** Textauszug **
▽

DW: Minister Linkevičius, Anfang der Woche verkündete Russlands Präsident Putin, dass die Truppen von der Grenze zur Ukraine zurückgezogen werden. Sind Sie erleichtert?

Linas Linkevičius: Nein, denn es gab in der Vergangenheit schon ähnliche Aussagen und sie wurden nie umgesetzt. Ich hoffe, dass sie dieses Mal wahr werden. Denn natürlich müssen die Truppen abgezogen werden. Ihre Anwesenheit schafft zusätzliche Spannungen in einer Region, wo die ohnehin schon angespannt ist. Ich bin erst erleichtert, wenn der Abzug vollbracht ist.

In den baltischen Staaten machen sich die Menschen große Sorgen, haben regelrecht Angst vor Russland. Vermissen Sie eine entschlossenere Haltung Ihrer europäischen Partner wie Deutschland oder Großbritannien?

Ich habe keinen Grund, an den Sicherheitszusagen von NATO und EU zu zweifeln. Aber Sie haben Recht: Die Menschen sind unsicher, weil sie die Verletzungen internationaler Vereinbarungen in unserer Nachbarschaft sehen. Da ist es schwierig abzusehen, womit wir rechnen müssen. Wir brauchen mehr vertrauensbildende Maßnahmen. Die jüngste Verstärkung der Luftraumüberwachung und die Übungstruppen, die unsere Verbündeten zur Verfügung gestellt haben, waren sehr nützlich. Aber es sollte mehr passieren: Eine ständige Präsenz würde mehr Vertrauen schaffen. Wir glauben fest, dass das in absehbarer Zeit geschehen wird.

Warum ist eine solche ständige Präsenz für Sie und Ihre Kollegen in Estland und Lettland so wichtig?

Weil es sie bisher nicht gibt. Ein Grund dafür ist das NATO-Russland-Abkommen aus dem Jahr 1997, in dem die NATO sich verpflichtete, keine - ich zitiere - "wesentliche militärische Präsenz auf dem Gebiet der neuen Mitgliedsländer" zu haben. Das war eine einseitige Verpflichtung.

Bewaffneter Mann in Kramatorsk in der Ostukraine (Foto: Getty Images)

△

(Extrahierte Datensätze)
▽

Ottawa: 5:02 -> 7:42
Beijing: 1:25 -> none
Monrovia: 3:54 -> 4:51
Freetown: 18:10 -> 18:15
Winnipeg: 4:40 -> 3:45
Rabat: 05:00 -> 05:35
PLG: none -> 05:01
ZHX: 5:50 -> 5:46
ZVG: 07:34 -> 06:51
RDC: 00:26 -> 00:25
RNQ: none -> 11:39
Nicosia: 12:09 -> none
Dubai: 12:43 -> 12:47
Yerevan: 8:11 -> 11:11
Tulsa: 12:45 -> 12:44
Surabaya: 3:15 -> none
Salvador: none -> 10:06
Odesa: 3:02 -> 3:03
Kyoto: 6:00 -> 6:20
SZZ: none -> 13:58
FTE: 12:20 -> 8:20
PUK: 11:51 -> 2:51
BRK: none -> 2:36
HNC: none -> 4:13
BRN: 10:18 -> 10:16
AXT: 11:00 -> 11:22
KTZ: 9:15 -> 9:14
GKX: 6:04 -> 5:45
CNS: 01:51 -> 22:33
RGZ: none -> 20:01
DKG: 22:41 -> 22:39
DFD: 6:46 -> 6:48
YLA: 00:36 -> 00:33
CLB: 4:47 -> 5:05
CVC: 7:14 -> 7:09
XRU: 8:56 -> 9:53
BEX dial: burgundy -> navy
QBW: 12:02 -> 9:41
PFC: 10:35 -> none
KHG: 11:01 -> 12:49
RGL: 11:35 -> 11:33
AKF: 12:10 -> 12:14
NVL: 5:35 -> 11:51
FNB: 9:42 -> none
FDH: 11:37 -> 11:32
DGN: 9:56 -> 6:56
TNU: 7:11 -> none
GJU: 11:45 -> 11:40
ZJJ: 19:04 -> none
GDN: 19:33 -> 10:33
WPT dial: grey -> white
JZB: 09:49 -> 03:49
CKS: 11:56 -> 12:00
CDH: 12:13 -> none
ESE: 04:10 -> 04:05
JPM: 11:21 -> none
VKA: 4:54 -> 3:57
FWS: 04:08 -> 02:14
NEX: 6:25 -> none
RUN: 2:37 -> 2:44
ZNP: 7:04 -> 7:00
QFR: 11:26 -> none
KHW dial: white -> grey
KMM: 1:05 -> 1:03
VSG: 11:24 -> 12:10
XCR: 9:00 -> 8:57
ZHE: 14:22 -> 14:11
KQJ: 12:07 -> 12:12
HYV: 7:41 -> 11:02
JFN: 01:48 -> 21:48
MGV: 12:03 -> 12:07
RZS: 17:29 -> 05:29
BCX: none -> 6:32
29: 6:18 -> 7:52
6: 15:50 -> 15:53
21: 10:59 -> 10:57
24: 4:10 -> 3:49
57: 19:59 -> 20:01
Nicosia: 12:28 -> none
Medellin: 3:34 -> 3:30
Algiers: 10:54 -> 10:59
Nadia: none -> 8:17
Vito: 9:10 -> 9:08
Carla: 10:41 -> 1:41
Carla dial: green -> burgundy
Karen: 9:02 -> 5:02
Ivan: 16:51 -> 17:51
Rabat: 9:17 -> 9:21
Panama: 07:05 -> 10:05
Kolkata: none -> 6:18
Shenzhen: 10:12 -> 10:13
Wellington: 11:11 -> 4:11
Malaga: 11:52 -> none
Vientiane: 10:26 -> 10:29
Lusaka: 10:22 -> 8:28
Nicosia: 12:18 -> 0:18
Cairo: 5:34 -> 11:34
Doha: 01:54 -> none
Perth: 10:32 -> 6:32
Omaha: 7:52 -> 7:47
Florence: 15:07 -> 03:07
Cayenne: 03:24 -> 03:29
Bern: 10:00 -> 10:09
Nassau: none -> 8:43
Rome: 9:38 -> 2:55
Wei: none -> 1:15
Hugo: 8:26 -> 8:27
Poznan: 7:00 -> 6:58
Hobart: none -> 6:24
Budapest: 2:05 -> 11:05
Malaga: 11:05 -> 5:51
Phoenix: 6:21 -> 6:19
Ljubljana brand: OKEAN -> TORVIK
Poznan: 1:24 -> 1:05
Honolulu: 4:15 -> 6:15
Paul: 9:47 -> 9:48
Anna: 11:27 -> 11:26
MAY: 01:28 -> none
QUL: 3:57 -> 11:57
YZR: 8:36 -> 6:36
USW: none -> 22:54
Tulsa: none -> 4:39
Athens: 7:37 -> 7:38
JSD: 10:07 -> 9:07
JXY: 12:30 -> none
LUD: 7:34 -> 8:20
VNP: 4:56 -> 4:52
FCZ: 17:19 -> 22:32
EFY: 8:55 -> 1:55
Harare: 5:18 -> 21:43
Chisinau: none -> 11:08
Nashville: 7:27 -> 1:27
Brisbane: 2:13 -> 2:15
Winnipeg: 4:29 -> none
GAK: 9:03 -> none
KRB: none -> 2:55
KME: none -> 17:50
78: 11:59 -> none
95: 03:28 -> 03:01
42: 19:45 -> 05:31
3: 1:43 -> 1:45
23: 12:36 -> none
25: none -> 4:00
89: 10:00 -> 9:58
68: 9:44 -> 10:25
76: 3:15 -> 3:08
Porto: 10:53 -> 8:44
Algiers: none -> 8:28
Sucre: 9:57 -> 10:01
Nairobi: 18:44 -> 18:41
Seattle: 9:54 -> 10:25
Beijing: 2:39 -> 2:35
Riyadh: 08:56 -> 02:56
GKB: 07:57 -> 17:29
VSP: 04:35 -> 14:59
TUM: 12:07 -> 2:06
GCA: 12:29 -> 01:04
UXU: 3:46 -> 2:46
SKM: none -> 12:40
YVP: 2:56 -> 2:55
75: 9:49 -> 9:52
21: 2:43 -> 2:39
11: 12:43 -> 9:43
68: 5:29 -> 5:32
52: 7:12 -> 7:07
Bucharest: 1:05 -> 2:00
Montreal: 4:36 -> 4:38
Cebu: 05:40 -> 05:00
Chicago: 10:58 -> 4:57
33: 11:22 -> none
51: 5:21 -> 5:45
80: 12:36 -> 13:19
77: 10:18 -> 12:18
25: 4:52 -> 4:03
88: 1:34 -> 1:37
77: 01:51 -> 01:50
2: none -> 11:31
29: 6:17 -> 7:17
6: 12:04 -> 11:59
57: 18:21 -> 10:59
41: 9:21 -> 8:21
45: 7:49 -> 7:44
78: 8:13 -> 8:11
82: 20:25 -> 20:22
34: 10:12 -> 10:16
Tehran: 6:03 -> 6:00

△

** Ziel der Übung **
Was würde nach Aussage von Linas Linkevičius im Interview mehr Vertrauen schaffen?

** Lösung der Aufgabe **
Eine ständige Präsenz würde mehr Vertrauen schaffen.